- **Given text**:
Album Review: M.I.A. - AIM

Album Reviews
09/15/2016
Gerrit Feenstra

Back in July, Annie Mac interviewed M.I.A. to announce the official release date for delayed fifth album AIM (formerly called Matahdatah). With the announcement, Maya gave us the bass-heavy single "Go Off" to mask the pain of some bummer news: this is going to be the last M.I.A. album before she goes on hiatus. Just like the album art says, Maya Arulpragasam has been uniting people since 2003, channeling the revolutionary yet radio-ready mantra bands like Public Enemy have championed. And much like Public Enemy in their present day, Maya sees the work to be an all-too-often thankless effort. After the critical and commercial success of Kala (with "Paper Planes" at the helm), it's been one complaint after another despite unquestionable artistic excellence. 2010's Maya upped the noise factor with samples from Suicide and Sleigh Bells, but its technophobic prophecies and takedown of institutional prejudice were seen as too paranoid for the time (spoiler: pretty much all her predictions came true). Maya won fans back with the excellent single "Bad Girls", which saw an official video release in 2012, but a largely publicized law suit by the NFL due to her Super Bowl middle finger put fantastic fourth album Matangi in limbo until the end of 2013. M.I.A. returned with the controversial "Borders" video, where refugees pepper each scene like decorations rather than human beings with faces and families. In a perfect world, where label bigwigs had the propensity to grasp the media criticism that the video beheld, it would have made for an excellent, uncompromising lead up to Matahdatah. But alas, delays paired requests to "fight [her] own battle" and tone down the political message. Months later, here we are with AIM in hand, ready for a listen through Maya's last album before taking some well deserved time off. Despite the countless roadblocks and daily frustrations, with AIM, Maya chooses the high road and gives us a positive and headstrong exit. "Who said it was easy?" she sings on "Survivor" - certainly not anyone who wants to see real and lasting change.

The songs of AIM alternate between loud and quiet, shining bright dichotomy on themes of social unification versus self-love. One thing that Maya really nails in terms of our post-Internet social justice culture: much power and passion are lost when the group disbands. Thus, Maya sets a wonderful example with the opening pair, first calling people together to break borders, but then to also remember who you are and what you stand for when you have to go off on your own. The next two tracks offer a more drastic comparison. First, "Bird Song" makes incredibly fun use of wordplay to call people together into flocks willing to fly against the grain (it's so fun, in fact, that there are two versions of the song present on the deluxe album, alternating productions by Blaqstarr and Diplo). But for the personal turn, Maya strips the production down to bare bones for a claustrophobic, dark first person narrative, where she takes on the role of the border-hopping immigrant ready to make dreams happen. It's a somber, silencing number that finds odd placement between tongue-in-cheek "Bird Song" and bright Zayn Malik feature "Freedun". But maybe Maya wants us to see the juxtaposition. Maybe here on her last album, she's showing us here once more that you can't separate her summery world pop sound from her message - they are both a part of her artistry.

- **Available data**:
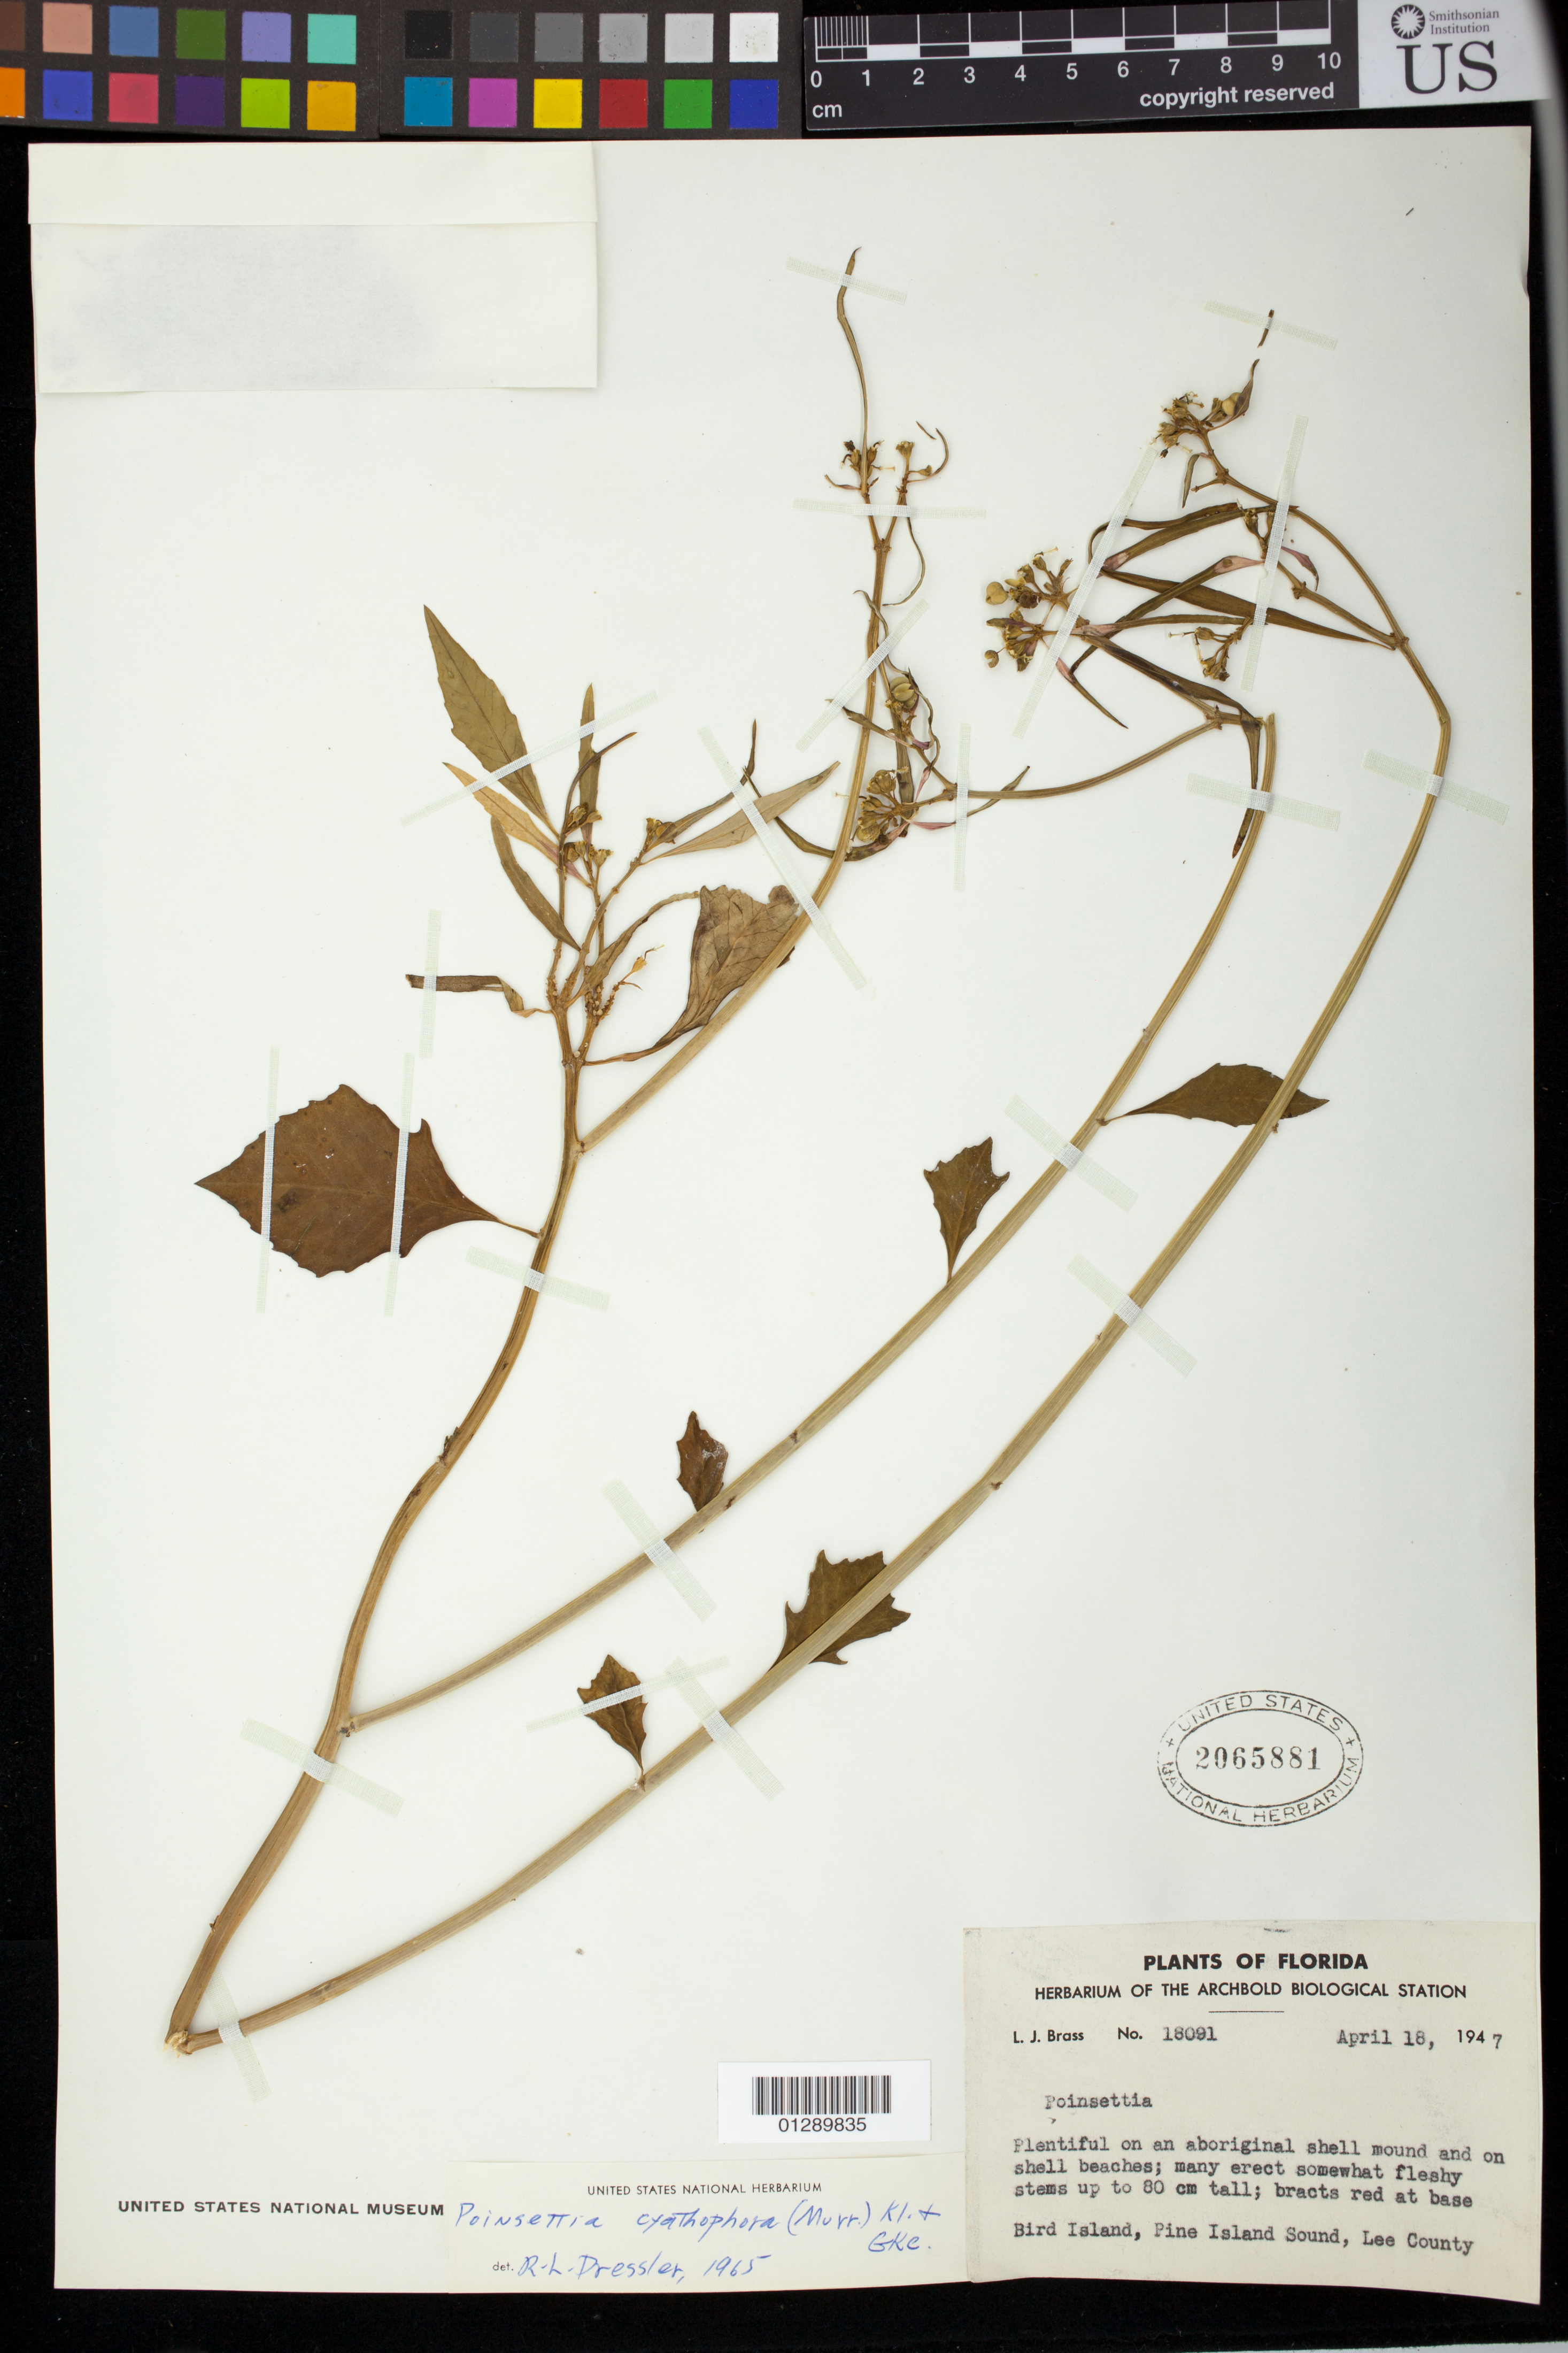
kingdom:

- **Goal of the exercise**:
Please extend the review of M.I.A.'s album AIM, picking up right after its final sentence.

- **Result**:
It's this pattern that Maya follows throughout the rest of the record, making sure that each shade of her vision of 2015-2016 politics and the corresponding media coverage go hand in hand with the party tracks. "Foreign Friend" tells a refugee-themed love story to "make that shit trend" and get use media click-baiting tactics for good rather than profit. Maya straightens out her haters on "Finally" before uniting the masses once again on the Skrillex-produced anthem "A.M.P. (All My People)". "Ali R U Ok?" takes the first person perspective again like "Jump In", this time making sure that priorities and dreams stay in focused of busy immigrant lives. "Ali, I haven't seen you since we left Calais, you've been so busy", Maya sings, "I'm just shaking what I'm making, sending bread and bacon home so they can fix what's broken". These numbers like "Jump In", "Ali", and "Foreign Friend" see Maya embodying this type of narrative for the first time in a while. On Kala with tracks like "Jimmy", "Hussel", and "Mango Pickle Down River", as well as some Arular numbers like "10 Dollar" and "Hombre", she's bonded with foreign friends with dramatic license to make the worlds outside the western one seem real and tangible. It's the message of the "Borders" video expanded and made real in our lives. Do we want to let these people be click-bait blips on a screen, or do we want to use our western privilege to benefit their lives? As Maya shows us again and again, it's not someone else's battle.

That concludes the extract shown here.